Mandiant has notified affected organizations while coordinating damage assessment across the compromised systems. ShinyHunters claimed to steal “hundreds of thousands of student records” from at least one university, including full names, addresses, enrollment status, majors, and academic performance data. The group follows a consistent playbook: publish stolen data on leak sites when ransom demands go unpaid.
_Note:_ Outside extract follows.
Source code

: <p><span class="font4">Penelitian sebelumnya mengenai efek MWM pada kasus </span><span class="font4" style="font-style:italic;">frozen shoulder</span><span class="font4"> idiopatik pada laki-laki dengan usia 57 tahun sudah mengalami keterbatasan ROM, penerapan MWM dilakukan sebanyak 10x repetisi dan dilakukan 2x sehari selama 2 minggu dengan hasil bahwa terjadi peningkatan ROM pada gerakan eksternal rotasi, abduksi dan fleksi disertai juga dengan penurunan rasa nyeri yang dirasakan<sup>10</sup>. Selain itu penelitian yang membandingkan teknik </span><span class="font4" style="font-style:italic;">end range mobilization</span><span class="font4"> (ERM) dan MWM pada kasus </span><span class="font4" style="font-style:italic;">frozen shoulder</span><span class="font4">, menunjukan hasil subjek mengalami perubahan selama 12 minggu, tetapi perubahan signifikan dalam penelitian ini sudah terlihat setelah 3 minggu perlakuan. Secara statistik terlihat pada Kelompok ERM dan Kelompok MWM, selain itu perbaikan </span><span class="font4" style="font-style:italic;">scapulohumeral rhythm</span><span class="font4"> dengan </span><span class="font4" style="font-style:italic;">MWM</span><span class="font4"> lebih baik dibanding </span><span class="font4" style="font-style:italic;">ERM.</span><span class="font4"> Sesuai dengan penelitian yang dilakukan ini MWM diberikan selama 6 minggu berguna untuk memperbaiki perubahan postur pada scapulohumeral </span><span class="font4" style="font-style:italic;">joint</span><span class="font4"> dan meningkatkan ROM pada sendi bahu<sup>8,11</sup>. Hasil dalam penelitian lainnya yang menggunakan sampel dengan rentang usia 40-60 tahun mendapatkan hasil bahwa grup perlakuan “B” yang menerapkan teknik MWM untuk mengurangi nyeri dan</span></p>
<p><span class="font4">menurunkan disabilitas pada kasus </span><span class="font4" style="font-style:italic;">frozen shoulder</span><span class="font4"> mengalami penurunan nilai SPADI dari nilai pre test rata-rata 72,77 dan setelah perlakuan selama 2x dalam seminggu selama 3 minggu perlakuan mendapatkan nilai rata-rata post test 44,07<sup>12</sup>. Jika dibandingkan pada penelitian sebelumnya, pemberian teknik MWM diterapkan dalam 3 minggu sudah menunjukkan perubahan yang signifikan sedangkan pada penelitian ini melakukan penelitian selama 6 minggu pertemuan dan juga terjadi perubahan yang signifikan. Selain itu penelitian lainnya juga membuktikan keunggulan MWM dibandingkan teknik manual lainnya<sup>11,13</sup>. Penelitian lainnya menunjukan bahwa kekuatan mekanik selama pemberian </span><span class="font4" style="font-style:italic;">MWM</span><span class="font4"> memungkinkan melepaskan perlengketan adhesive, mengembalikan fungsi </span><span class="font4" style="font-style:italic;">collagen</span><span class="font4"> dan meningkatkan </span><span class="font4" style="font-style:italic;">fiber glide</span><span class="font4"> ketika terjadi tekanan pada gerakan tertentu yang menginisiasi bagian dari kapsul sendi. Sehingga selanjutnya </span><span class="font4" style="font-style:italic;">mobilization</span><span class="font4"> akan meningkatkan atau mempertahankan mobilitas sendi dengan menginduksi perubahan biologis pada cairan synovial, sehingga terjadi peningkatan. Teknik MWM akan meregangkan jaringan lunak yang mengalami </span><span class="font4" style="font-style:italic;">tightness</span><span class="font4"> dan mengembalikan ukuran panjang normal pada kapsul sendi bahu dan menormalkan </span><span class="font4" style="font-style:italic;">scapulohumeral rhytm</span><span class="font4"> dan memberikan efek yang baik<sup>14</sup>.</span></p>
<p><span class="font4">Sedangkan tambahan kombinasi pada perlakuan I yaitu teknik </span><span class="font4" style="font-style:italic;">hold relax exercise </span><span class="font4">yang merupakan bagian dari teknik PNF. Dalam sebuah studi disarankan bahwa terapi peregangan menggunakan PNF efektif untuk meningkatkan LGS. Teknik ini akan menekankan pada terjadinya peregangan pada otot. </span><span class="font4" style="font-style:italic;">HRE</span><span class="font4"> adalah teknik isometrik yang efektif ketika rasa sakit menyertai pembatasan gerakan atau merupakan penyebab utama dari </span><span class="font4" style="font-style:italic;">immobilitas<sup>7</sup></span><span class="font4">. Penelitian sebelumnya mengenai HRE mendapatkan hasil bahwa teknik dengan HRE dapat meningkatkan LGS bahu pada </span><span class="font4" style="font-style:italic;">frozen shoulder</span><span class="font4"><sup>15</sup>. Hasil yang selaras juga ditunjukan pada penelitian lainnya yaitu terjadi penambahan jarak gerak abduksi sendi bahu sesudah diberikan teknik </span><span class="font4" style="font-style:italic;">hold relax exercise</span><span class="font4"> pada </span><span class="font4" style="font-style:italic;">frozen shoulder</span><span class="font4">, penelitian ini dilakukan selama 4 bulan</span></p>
According to Mandiant, “while several organizations successfully blocked the activity or remediated the vulnerabilities, others experienced compromise, resulting in stolen data being published.”

Pattern Emerges in Enterprise Software Targeting

ShinyHunters systematically exploits shared platforms for maximum victim impact across sectors.

This marks ShinyHunters’ latest campaign targeting organizations through common software vulnerabilities. Over the past year, the group exploited flaws in:

  • Salesforce
  • Gainsight
  • Instructure’s Canvas platform

The strategy mirrors other major breaches: find zero-days in widely deployed enterprise software, then harvest data from dozens of organizations simultaneously.

Oracle’s mitigation guidance emphasizes immediate action while patches remain unavailable. The company’s history suggests network segmentation, access restrictions, and disabling non-essential PeopleTools features provide temporary protection. Back-office systems you never think about hold your most sensitive institutional data, and hackers have figured out exactly where to strike.